Before understanding the basics of whale migration, it is important to understand migrations as a whole. A migration is a long-distance movement of an animal. Long distance here is a very relative term as some animals will travel thousands of miles during their migrations while others may only travel a few miles. But it is important to note that a small insect migrating just a few miles can be comparable to a full-size humpback whale migration of a few thousand miles. Many creatures across the animal kingdom migrate for various reasons. Migratory animals are found within all major animal groups which include fish, mammals, birds, reptiles, amphibians, and insects. Some prominent migratory animals include geese, salmon, and of course whales! As we cover the basics of whale migration, we will also discuss why do whales migrate, which whales migrate, and the incredibly long humpback whale migration.
There are several reasons behind whale migration. The two main reasons for whale migrations are feeding and mating. During the warmer months, whale feeding sources can become scarce. This leads to whales migrating to colder waters where food sources have not been exhausted and are plentiful. When the cooler waters begin to become too cold and food sources have been depleted, the whale migration to warmer waters will begin. In these warmer waters, is where whale mating seasons will also take place. Meaning that the primary reasoning behind why do whales migrate lies largely with feeding sources and mating.
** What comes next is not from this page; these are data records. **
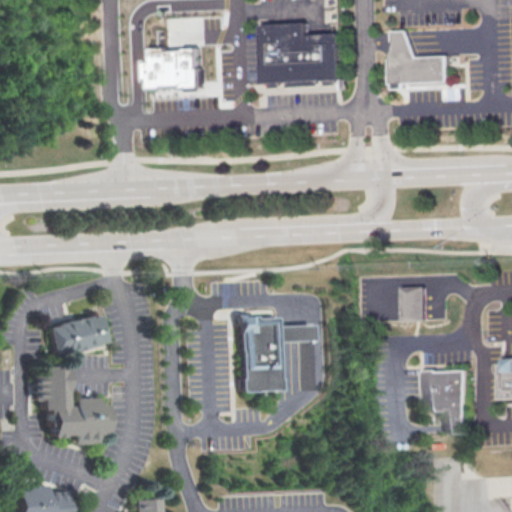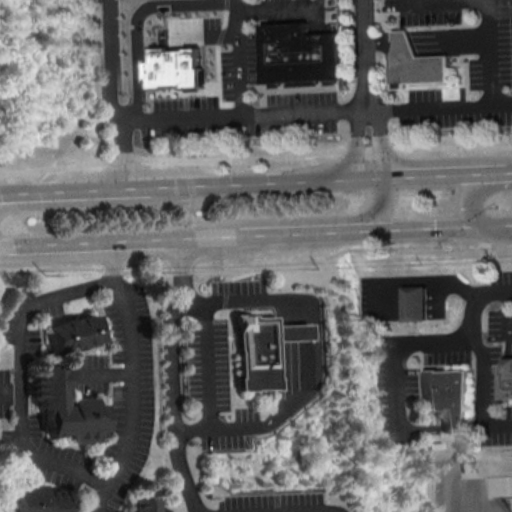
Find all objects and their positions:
road: (442, 1)
road: (441, 3)
road: (320, 5)
road: (279, 12)
road: (137, 15)
road: (206, 35)
road: (486, 53)
building: (300, 55)
building: (302, 56)
road: (366, 56)
road: (240, 58)
building: (414, 62)
building: (415, 63)
building: (171, 66)
building: (172, 67)
parking lot: (345, 68)
road: (440, 109)
road: (182, 118)
road: (357, 143)
road: (380, 143)
road: (125, 153)
road: (255, 156)
road: (503, 171)
road: (438, 174)
road: (370, 177)
road: (261, 182)
road: (88, 189)
road: (7, 193)
road: (471, 202)
road: (379, 206)
road: (0, 217)
road: (511, 225)
road: (504, 226)
traffic signals: (497, 227)
road: (428, 228)
road: (303, 233)
road: (213, 239)
road: (90, 245)
road: (252, 268)
road: (428, 278)
parking lot: (240, 291)
road: (378, 299)
building: (414, 302)
building: (414, 303)
road: (503, 315)
building: (297, 331)
building: (75, 333)
building: (295, 333)
building: (77, 335)
road: (471, 341)
parking lot: (442, 346)
road: (295, 349)
building: (257, 352)
building: (258, 355)
building: (507, 377)
building: (507, 377)
road: (21, 378)
road: (132, 380)
parking lot: (217, 389)
road: (393, 391)
road: (11, 393)
building: (447, 397)
building: (448, 398)
building: (65, 407)
building: (67, 409)
road: (498, 423)
road: (263, 426)
road: (193, 430)
road: (182, 474)
road: (444, 485)
parking lot: (462, 488)
building: (35, 499)
building: (36, 500)
building: (142, 505)
building: (143, 506)
road: (469, 507)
Though migration is a popular natural phenomenon amongst whales, not all whale species are known to migrate. The recently discovered Omura’s whale is one of the few species that are not believed to migrate. In addition to specific species, some individual whales will sometimes not partake in an annual migration. These individuals are generally the non-breeding members of the species such as juveniles and post-breeding age individuals. For the most part though, nearly all whales migrate. The migratory whales include blue, sperm, gray, right, and orca whales… just to name a few more well known species. We will also touch more on the humpback whale migration as it is one of the longer whale migrations in the animal kingdom.
Humpback Whale Migrations
Humpbacks are responsible for one of the longest migrations in the animal kingdom. Humpback migrations have been tracked as long as 15,000 miles and can take months to complete. Their migrations are broken into two seasons, feeding and mating. Feeding season generally occurs during the warmer months of the year when humpbacks will leave the warmer waters that they inhabit to migrate to colder, food rich waters. Mating season occurs when humpbacks leave the cold hemispheric waters for the warmer equatorial waters which are prime for mating. This generally occurs in the coldest months of the year. This creates a seasonal cycle by which humpbacks will migrate for nearly their entire lives.